Гипертрофируя просветительские функции мюзик-холла, всерьез упрекая его за поверхностное разрешение такого актуального вопроса, как подготовка населения к противовоздушной обороне, критика, не замечая противоречий, в которые она впадала, обрушилась на мюзик-холл за "эксперименты монтажа", за объединение в одном спектакле "эстрады, цирка, кино, петрушечного театра и балета". Мюзик-холл ругали за его мюзик-холльность!
"Сильные по качеству номера программы усилиями режиссуры оказались "убитыми", – уныло продолжали рецензенты. По мнению одного из них, выступление Шульженко, "сцементированное в показанном спектакле", предстало "сниженным", а Утесов "ничего не мог дать, связанный авторами и коллективом постановщиков". По мнению другого, похвалы был достоин только "балетный ансамбль – злополучные "герлс", которые на этот раз "могут напомнить о "Женевской комедии" как первом опыте политической насыщенности и заостренности коллективного танца".
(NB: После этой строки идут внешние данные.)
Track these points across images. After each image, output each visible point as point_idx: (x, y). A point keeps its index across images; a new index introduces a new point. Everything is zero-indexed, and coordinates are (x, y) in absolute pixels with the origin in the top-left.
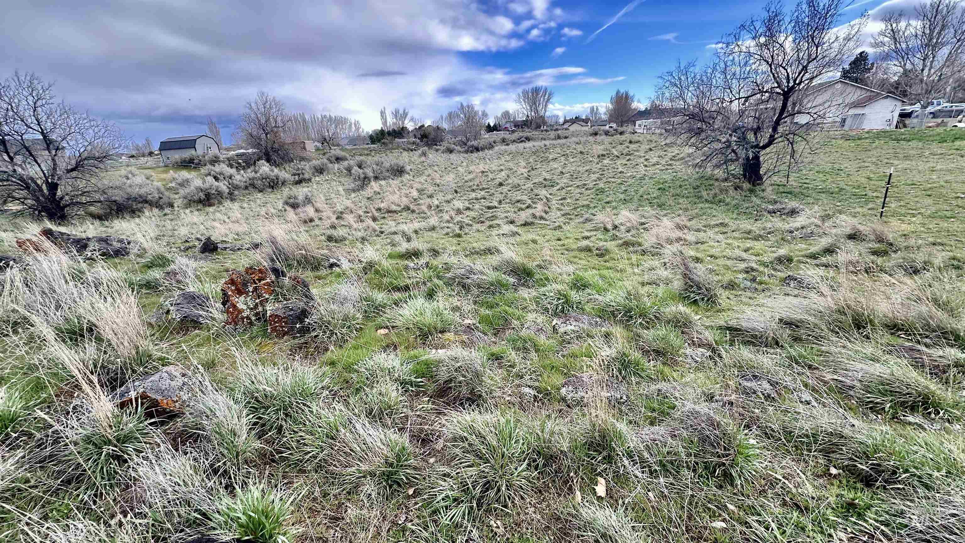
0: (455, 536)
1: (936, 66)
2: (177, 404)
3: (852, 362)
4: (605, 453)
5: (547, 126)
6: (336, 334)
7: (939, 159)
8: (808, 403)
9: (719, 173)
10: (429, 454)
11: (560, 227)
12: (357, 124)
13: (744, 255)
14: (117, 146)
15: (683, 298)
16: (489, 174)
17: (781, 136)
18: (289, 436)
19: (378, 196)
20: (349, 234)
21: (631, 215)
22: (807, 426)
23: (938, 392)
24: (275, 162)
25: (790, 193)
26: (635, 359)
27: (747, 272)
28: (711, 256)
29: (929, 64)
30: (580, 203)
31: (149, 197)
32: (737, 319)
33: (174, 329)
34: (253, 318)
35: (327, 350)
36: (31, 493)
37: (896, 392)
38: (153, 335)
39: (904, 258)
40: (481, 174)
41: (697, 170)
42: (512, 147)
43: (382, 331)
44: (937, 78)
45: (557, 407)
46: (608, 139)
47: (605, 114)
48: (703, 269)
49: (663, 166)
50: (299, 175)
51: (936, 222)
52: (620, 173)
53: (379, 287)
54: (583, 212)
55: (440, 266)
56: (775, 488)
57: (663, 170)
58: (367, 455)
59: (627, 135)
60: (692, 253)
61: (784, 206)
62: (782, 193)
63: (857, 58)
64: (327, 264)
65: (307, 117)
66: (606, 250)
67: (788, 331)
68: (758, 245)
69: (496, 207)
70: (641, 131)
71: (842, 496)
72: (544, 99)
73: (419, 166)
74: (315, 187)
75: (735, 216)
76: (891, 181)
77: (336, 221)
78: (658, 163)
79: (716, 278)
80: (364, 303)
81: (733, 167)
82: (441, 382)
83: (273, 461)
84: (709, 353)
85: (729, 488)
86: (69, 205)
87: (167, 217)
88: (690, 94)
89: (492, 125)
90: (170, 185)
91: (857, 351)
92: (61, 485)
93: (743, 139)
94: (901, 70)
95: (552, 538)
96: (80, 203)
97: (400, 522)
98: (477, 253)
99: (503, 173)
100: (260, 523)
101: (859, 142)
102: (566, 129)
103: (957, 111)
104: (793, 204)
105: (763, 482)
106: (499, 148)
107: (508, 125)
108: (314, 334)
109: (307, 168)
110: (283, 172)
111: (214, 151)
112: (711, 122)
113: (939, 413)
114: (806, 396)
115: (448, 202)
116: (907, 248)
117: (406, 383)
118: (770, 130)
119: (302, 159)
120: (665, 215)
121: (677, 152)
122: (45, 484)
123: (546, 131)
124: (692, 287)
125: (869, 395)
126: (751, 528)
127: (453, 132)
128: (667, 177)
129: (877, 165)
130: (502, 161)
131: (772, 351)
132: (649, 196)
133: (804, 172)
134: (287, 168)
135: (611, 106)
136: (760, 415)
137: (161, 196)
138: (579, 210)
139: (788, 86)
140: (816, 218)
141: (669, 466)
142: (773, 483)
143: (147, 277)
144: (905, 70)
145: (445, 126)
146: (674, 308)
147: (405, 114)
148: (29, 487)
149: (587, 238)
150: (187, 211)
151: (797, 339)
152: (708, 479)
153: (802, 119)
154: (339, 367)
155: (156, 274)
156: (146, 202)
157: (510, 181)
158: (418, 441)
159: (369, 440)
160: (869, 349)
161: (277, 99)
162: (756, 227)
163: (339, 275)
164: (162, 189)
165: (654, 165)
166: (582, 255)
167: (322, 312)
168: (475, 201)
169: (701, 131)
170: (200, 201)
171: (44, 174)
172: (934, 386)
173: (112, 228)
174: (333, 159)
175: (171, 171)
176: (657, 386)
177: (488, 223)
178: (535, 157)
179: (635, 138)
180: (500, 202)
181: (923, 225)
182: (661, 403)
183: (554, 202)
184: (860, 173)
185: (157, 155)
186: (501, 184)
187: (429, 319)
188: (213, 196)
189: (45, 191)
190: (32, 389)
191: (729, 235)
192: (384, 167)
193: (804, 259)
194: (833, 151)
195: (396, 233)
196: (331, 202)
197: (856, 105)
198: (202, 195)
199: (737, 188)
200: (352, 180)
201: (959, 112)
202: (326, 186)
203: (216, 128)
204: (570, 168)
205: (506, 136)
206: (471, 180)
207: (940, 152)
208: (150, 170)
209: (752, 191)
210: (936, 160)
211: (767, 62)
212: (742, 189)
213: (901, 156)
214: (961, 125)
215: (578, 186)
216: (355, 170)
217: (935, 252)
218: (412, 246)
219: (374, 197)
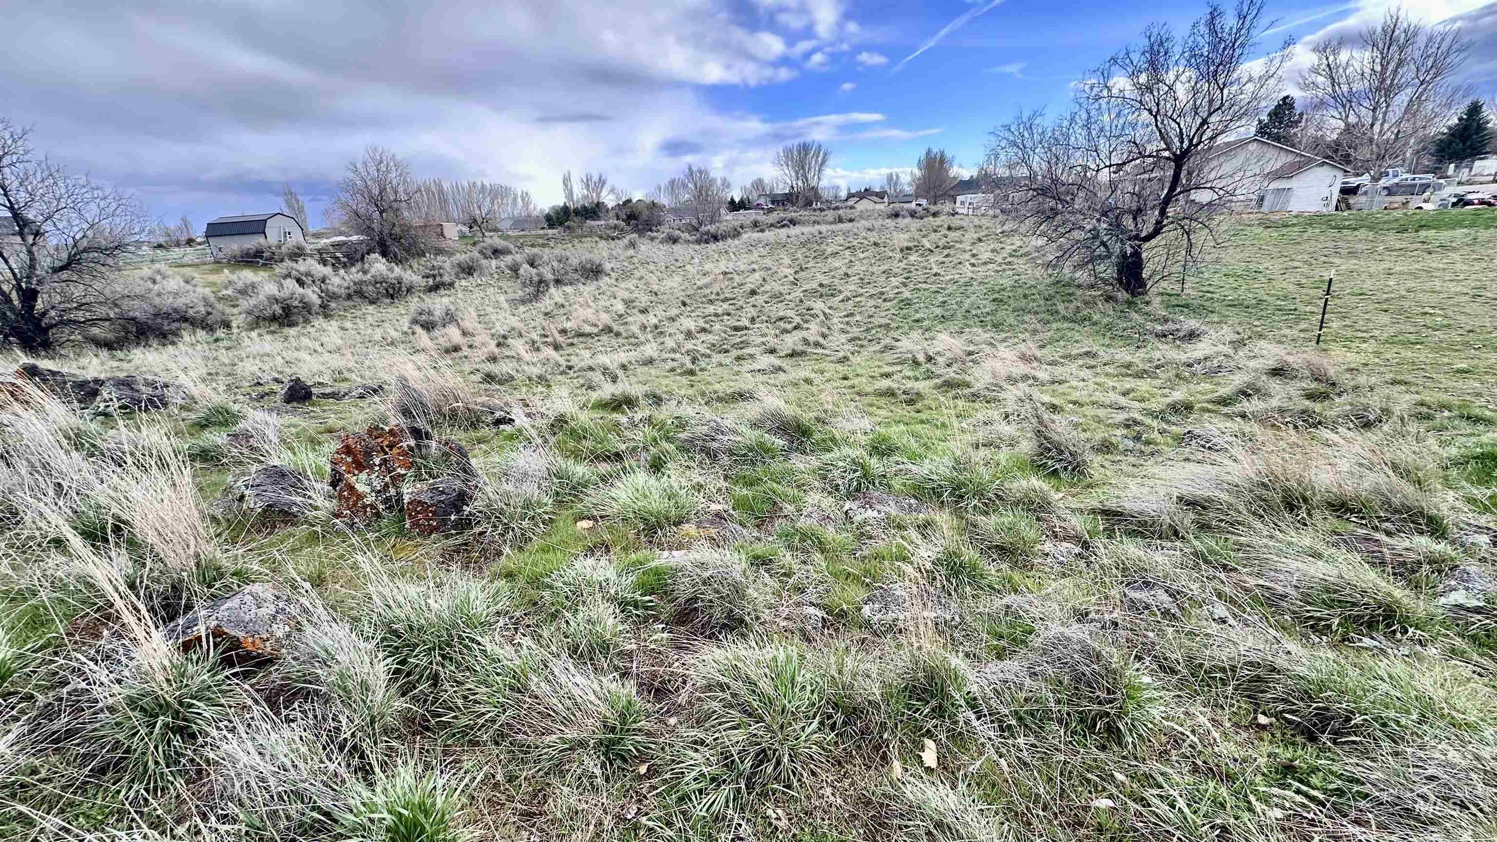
0: (714, 833)
1: (1392, 118)
2: (268, 644)
3: (1284, 560)
4: (934, 703)
5: (822, 203)
6: (513, 530)
7: (1398, 256)
8: (1223, 621)
9: (1082, 276)
10: (668, 711)
11: (846, 358)
12: (525, 196)
13: (1123, 401)
14: (137, 230)
15: (1037, 466)
16: (736, 277)
17: (1172, 223)
18: (451, 691)
19: (562, 311)
20: (517, 371)
21: (953, 340)
22: (1224, 656)
23: (1405, 601)
24: (395, 256)
25: (1187, 306)
26: (970, 559)
27: (1128, 426)
28: (1075, 403)
29: (1381, 116)
30: (877, 321)
31: (191, 312)
32: (1118, 497)
33: (252, 526)
34: (381, 507)
35: (499, 554)
36: (41, 791)
37: (1347, 602)
38: (219, 535)
39: (1351, 404)
40: (721, 277)
41: (1050, 271)
42: (769, 235)
43: (585, 524)
44: (1393, 137)
45: (858, 634)
46: (915, 224)
47: (910, 184)
48: (1064, 423)
49: (1000, 265)
50: (434, 276)
51: (1395, 350)
52: (935, 275)
53: (577, 455)
54: (880, 336)
55: (669, 422)
56: (1181, 748)
57: (998, 271)
58: (574, 715)
59: (943, 218)
60: (1046, 398)
61: (1178, 327)
62: (1174, 306)
63: (1279, 105)
64: (489, 419)
65: (446, 185)
66: (918, 394)
67: (1192, 516)
68: (1144, 386)
69: (746, 328)
70: (965, 211)
71: (1276, 755)
72: (816, 162)
73: (626, 264)
74: (460, 295)
75: (1107, 341)
76: (1332, 288)
77: (497, 351)
78: (991, 261)
79: (1083, 436)
80: (555, 480)
81: (1102, 268)
82: (681, 600)
83: (427, 729)
84: (1078, 550)
85: (1116, 748)
86: (55, 325)
87: (221, 344)
88: (1037, 158)
89: (737, 200)
90: (224, 292)
91: (1290, 544)
92: (89, 776)
93: (1117, 225)
94: (1342, 125)
95: (861, 831)
96: (75, 322)
97: (629, 817)
98: (720, 399)
99: (757, 275)
100: (416, 824)
101: (1284, 231)
102: (852, 208)
103: (1422, 185)
104: (1192, 323)
105: (1164, 739)
106: (749, 236)
107: (762, 201)
108: (477, 530)
109: (447, 265)
110: (409, 272)
111: (296, 238)
112: (1068, 199)
113: (1407, 631)
114: (1221, 610)
115: (672, 319)
116: (1356, 388)
117: (627, 604)
118: (1157, 213)
119: (439, 251)
120: (1004, 340)
121: (1019, 243)
122: (63, 776)
123: (822, 210)
124: (1050, 450)
125: (1309, 608)
126: (1150, 806)
127: (675, 211)
128: (1007, 282)
129: (1311, 265)
130: (755, 256)
131: (1169, 544)
132: (979, 312)
133: (1206, 275)
134: (415, 266)
135: (918, 173)
136: (1157, 640)
137: (210, 310)
138: (874, 332)
139: (1182, 147)
140: (1224, 344)
141: (1028, 720)
142: (1177, 741)
143: (202, 444)
144: (1347, 125)
145: (664, 200)
146: (1024, 483)
147: (602, 182)
148: (38, 780)
149: (887, 375)
150: (254, 334)
151: (1204, 527)
152: (1085, 736)
153: (1203, 196)
154: (521, 582)
155: (216, 438)
156: (185, 319)
157: (767, 287)
158: (650, 693)
159: (576, 692)
160: (1306, 540)
161: (399, 158)
162: (1138, 358)
163: (511, 437)
164: (212, 299)
165: (985, 263)
166: (882, 401)
167: (491, 494)
168: (713, 318)
169: (1055, 212)
170: (274, 318)
171: (14, 274)
172: (1400, 593)
173: (130, 361)
174: (489, 252)
175: (226, 271)
176: (1004, 602)
177: (734, 353)
178: (804, 250)
179: (956, 222)
180: (753, 320)
181: (1377, 354)
182: (1011, 626)
183: (835, 320)
184: (1286, 276)
185: (200, 244)
186: (753, 293)
187: (657, 503)
188: (296, 310)
189: (16, 303)
190: (26, 625)
191: (1098, 370)
192: (571, 266)
193: (1210, 406)
194: (1248, 243)
195: (591, 369)
196: (487, 319)
197: (1277, 175)
198: (277, 309)
199: (1109, 298)
200: (520, 286)
201: (1425, 187)
202: (478, 294)
203: (297, 201)
204: (858, 267)
205: (759, 218)
206: (706, 286)
207: (1398, 246)
208: (190, 269)
209: (1130, 304)
210: (1393, 259)
211: (1150, 111)
212: (1116, 301)
213: (1344, 252)
214: (1427, 207)
215: (871, 296)
216: (525, 269)
217: (1396, 395)
218: (621, 390)
219: (555, 312)
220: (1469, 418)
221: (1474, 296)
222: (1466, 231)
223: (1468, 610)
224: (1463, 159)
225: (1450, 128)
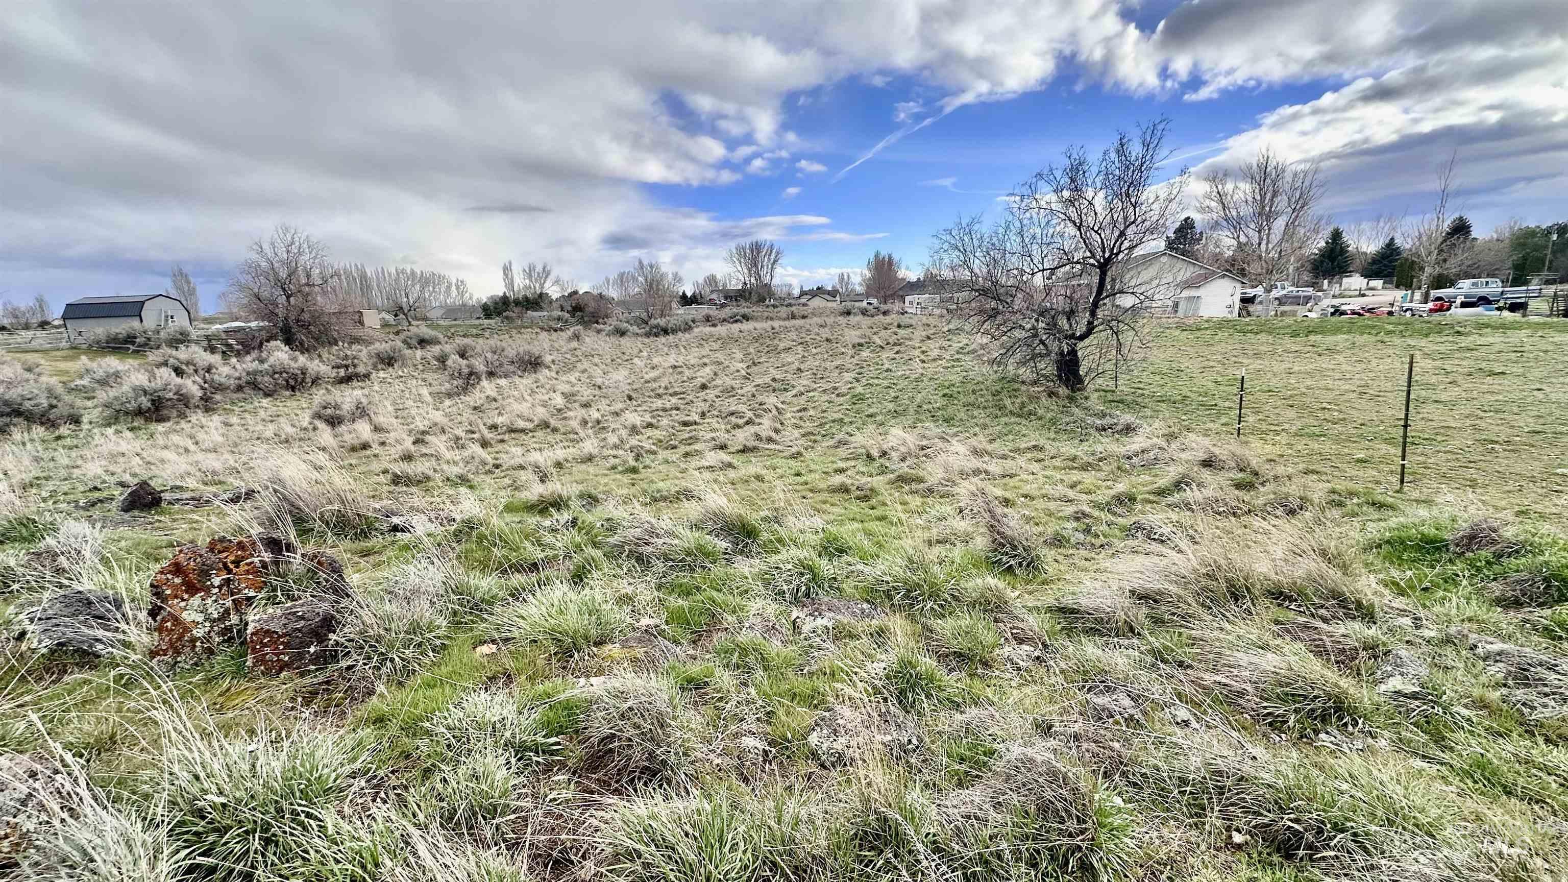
1: (1274, 239)
3: (1236, 654)
4: (888, 852)
5: (775, 299)
6: (392, 660)
7: (1294, 358)
8: (1187, 725)
9: (1026, 373)
11: (799, 454)
12: (460, 285)
13: (1071, 494)
15: (992, 563)
16: (685, 370)
17: (1102, 324)
19: (494, 405)
20: (435, 470)
21: (906, 435)
23: (1351, 691)
24: (302, 344)
25: (1121, 402)
26: (927, 670)
27: (1077, 519)
28: (1026, 496)
29: (1265, 237)
30: (829, 416)
31: (28, 405)
32: (1073, 593)
33: (30, 672)
34: (217, 639)
35: (370, 693)
37: (1300, 695)
39: (1275, 493)
40: (671, 370)
41: (995, 368)
42: (721, 330)
43: (485, 649)
44: (1277, 255)
45: (804, 769)
46: (866, 321)
47: (860, 284)
48: (1017, 516)
49: (948, 361)
50: (347, 367)
51: (1304, 442)
52: (887, 371)
53: (484, 567)
54: (834, 431)
55: (599, 524)
57: (947, 368)
59: (893, 316)
60: (999, 492)
61: (1115, 421)
62: (1110, 401)
63: (1182, 225)
64: (385, 527)
65: (369, 271)
66: (872, 490)
67: (1145, 610)
68: (1089, 478)
69: (696, 423)
70: (913, 311)
72: (769, 260)
73: (568, 356)
74: (376, 388)
75: (1052, 435)
76: (1245, 386)
77: (412, 448)
78: (940, 358)
79: (1037, 530)
80: (453, 597)
81: (1043, 365)
82: (595, 740)
84: (1036, 652)
87: (61, 442)
88: (977, 261)
89: (689, 294)
90: (79, 382)
91: (1239, 636)
93: (1053, 326)
94: (1235, 243)
98: (664, 499)
99: (707, 370)
101: (1199, 334)
102: (804, 305)
103: (1305, 297)
104: (1127, 418)
105: (1140, 872)
106: (701, 330)
107: (714, 296)
108: (344, 664)
109: (364, 355)
110: (317, 361)
111: (181, 321)
112: (1009, 301)
113: (1357, 723)
114: (1183, 713)
115: (616, 414)
116: (1276, 478)
117: (527, 749)
118: (1088, 315)
119: (355, 340)
120: (956, 435)
121: (965, 341)
123: (774, 306)
124: (1004, 546)
125: (1265, 704)
127: (621, 303)
128: (956, 378)
129: (1224, 365)
130: (706, 350)
131: (1126, 642)
132: (930, 406)
133: (1136, 373)
134: (325, 355)
135: (868, 275)
136: (1123, 752)
137: (55, 402)
138: (827, 426)
139: (1104, 256)
140: (1158, 437)
142: (1155, 872)
144: (1239, 243)
145: (613, 293)
146: (980, 582)
147: (546, 273)
149: (841, 471)
150: (110, 431)
151: (1158, 621)
152: (1057, 878)
153: (1127, 301)
154: (394, 727)
155: (9, 557)
156: (18, 413)
157: (718, 382)
158: (546, 867)
160: (1254, 631)
161: (314, 240)
162: (1081, 451)
163: (406, 548)
164: (60, 390)
165: (934, 360)
166: (836, 498)
167: (365, 618)
168: (661, 413)
169: (996, 312)
170: (139, 412)
172: (1345, 682)
174: (414, 342)
175: (83, 357)
176: (965, 716)
177: (683, 449)
178: (757, 345)
179: (905, 320)
180: (703, 415)
181: (1290, 445)
182: (973, 746)
183: (789, 415)
184: (1204, 375)
185: (56, 327)
186: (704, 387)
187: (573, 621)
188: (169, 403)
191: (1046, 463)
192: (507, 357)
193: (1151, 497)
194: (1168, 344)
195: (522, 467)
196: (405, 414)
197: (1189, 284)
198: (145, 402)
199: (1051, 394)
200: (448, 378)
201: (1308, 299)
202: (398, 386)
203: (189, 283)
204: (811, 363)
205: (711, 313)
206: (655, 380)
207: (1294, 349)
208: (35, 355)
209: (1071, 399)
210: (1291, 360)
211: (1074, 223)
212: (1058, 397)
213: (1251, 353)
214: (1312, 315)
215: (824, 391)
216: (454, 360)
217: (1310, 484)
218: (550, 490)
219: (486, 406)
220: (1374, 504)
221: (1360, 393)
222: (1345, 336)
223: (1405, 696)
224: (1334, 276)
225: (1320, 250)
Чего стоила эта похвала, легко проверить, обратившись к другой оценке "опыта коллективного танца", данной И. Ильфом и Е. Петровым в фельетоне, опубликованном в "Литературной газете": "Мюзик-холл был взят ханжами в конном строю одним лихим налетом, который, несомненно, войдет в мировую историю кавалерийского дела.
В захваченном здании была произведена рубка лозы. Балету из тридцати девушек выдали:
– 30 пар чаплинских чеботов;
– 30 штук мужских усов;
– 30 старьевщицких котелков;
– 30 пасторских сюртуков;
– 30 пар брюк.
Штаны были выданы нарочно широчайшие, чтоб никаким образом не обрисовалась бы вдруг волшебная линия ноги.
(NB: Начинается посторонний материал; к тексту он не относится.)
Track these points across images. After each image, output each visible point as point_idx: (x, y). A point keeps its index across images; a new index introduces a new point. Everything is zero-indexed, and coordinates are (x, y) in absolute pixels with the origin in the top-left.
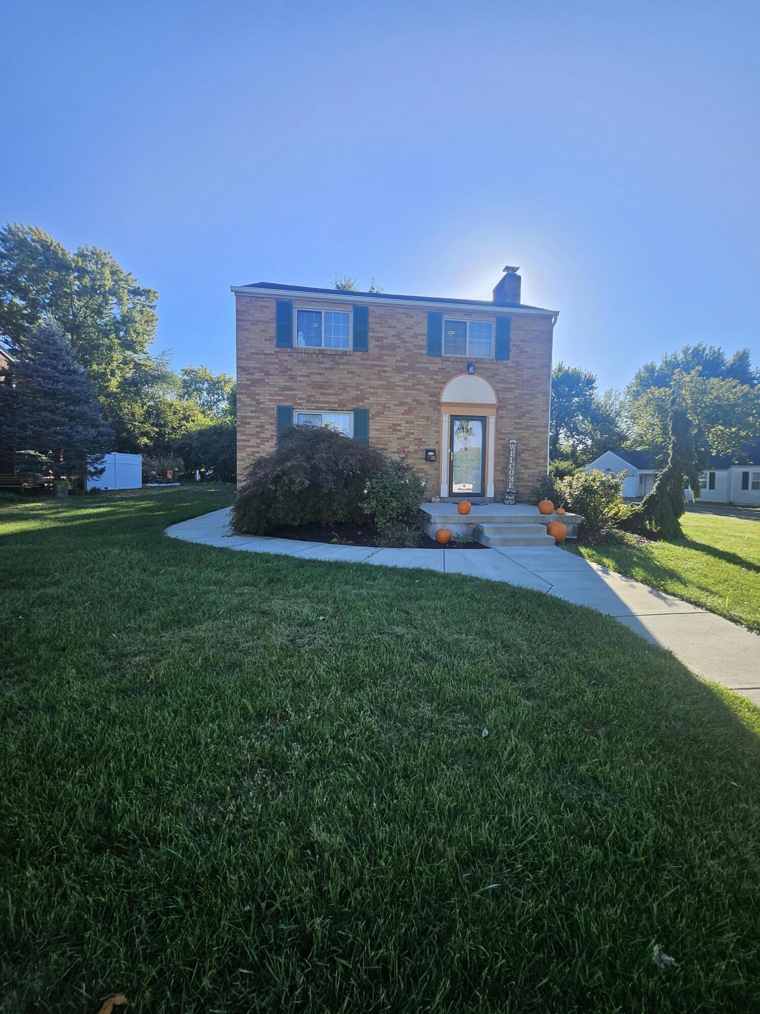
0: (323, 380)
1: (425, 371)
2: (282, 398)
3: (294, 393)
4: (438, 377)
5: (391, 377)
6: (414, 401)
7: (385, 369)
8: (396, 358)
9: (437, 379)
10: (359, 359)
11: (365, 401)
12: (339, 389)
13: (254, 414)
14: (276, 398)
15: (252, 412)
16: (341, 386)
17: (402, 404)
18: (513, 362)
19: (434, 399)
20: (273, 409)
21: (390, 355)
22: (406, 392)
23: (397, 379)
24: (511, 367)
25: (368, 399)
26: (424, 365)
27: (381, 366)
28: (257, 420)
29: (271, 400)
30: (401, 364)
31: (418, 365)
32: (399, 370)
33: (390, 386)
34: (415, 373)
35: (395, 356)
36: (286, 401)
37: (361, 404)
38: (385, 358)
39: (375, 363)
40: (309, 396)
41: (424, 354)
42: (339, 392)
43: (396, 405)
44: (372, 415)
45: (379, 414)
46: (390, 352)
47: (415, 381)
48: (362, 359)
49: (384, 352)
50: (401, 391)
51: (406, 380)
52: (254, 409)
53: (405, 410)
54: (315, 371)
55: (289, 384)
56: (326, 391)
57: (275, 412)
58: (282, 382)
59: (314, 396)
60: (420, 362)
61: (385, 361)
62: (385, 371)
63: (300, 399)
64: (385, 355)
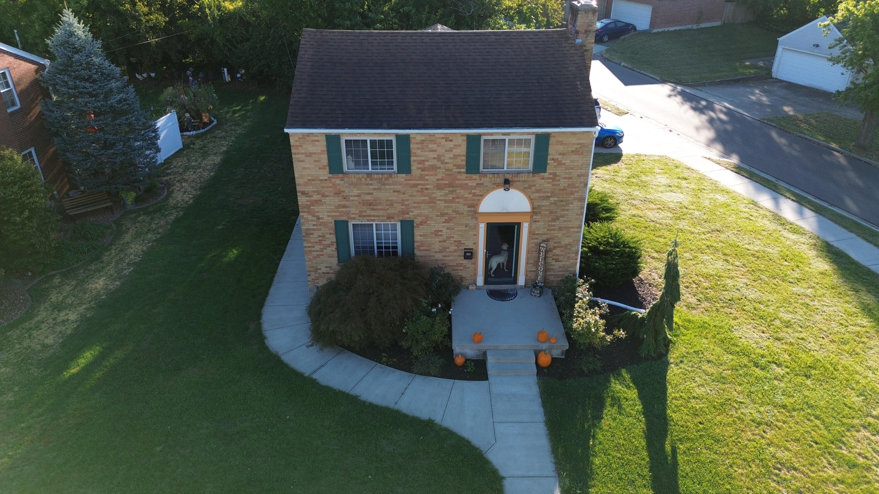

Организованные зрители очень удивлялись. В программе обещали тридцать герлс, а показали тридцать замордованных существ неизвестного пола и возраста".
Это написано в 1932 году после ликвидации РАППа, РАПМа (ВАПМа). Но в конце 1932 года, когда мюзик-холл показывал свою премьеру и тысячи зрителей собирались ежедневно в его зал, чтобы следить за приключениями Машеньки и Стопки, рапмовская критика еще справляла свою тризну.
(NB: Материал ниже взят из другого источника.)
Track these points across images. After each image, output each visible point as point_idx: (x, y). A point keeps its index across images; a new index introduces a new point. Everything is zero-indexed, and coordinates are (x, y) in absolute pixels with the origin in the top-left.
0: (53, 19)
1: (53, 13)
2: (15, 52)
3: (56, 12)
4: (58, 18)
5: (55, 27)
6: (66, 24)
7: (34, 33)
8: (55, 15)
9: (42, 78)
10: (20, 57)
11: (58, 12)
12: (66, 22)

В том же "Рабочем и театре" появилось несколько эпиграмм. В одной из них подводился итог годовой работе Н.В. Петрова, поставившего в 1931 году, помимо "Условно убитого", "Страх" А. Афиногенова и "Нашествие Наполеона" А. Луначарского и А. Дейча в театре Госдрамы:
Достигнув в "Страхе" высоты,
В альков внезапно ты вернулся.
На Бонапарте поскользнулся,
О мюзик-холл расшибся ты…
Эпиграмма, адресованная директору Мюзик-холла М.Б. Падво, была еще более категоричной и решительной:
Хотя "покойники" не имут сраму,
Но за "условно убиенных" бьют.
Призыв к действию нашел воплощение в материалах того же номера, где напечатаны эпиграммы. "Условно убитый" здесь получал окончательный приговор. Он объявлялся "серьезным идеологическим срывом", "осужденным общественностью", "халтурой". От мюзик-холла опять требовали коренной перестройки.
Н.П. Акимов, проработавший не один год режиссером-постановщиком и художником мюзик-холла, написал вскоре статью, в которой с прямотой, свойственной ему, подвел итог первого периода работы нового эстрадного театра: "В числе наших музыкальных развлекательных театров особенно печальна история развития и положение театров, изысканно именуемых "мюзик-холлами". Мы убеждены, что на территории Советского Союза не найдется театра, который бы, с одной стороны, так часто и так охотно перестраивался и реформировался, а с другой стороны, вызывал такое упорное и хроническое осуждение, как наши мюзик-холлы".
Энтузиасты мюзик-холла, работавшие в столь сложной атмосфере критической недоброжелательности, сегодня вызывают восхищение. Они были первооткрывателями, они прокладывали пути для дальнейшего развития эстрадного театра. "Условно убитый" здесь сыграл особую роль. Он явился предвестником таких успехов мюзик-холла, как спектакли "Под куполом цирка" (пьеса И. Ильфа, Е. Петрова и В. Катаева, легшая в основу кинокомедии "Цирк"), "Как четырнадцатая дивизия в рай шла" (пьеса Демьяна Бедного) и др.
Шульженко была среди этих энтузиастов, разделяя с ними радость творчества, горечь обид, восторженный прием зрителей.
* * *
И еще несколько слов об "Условно убитом". В начале семидесятых я обнаружил в архиве все 39 музыкальных номеров этого спектакля. Две песни Машеньки я тут же "отксерил" и принес Клавдии Ивановне.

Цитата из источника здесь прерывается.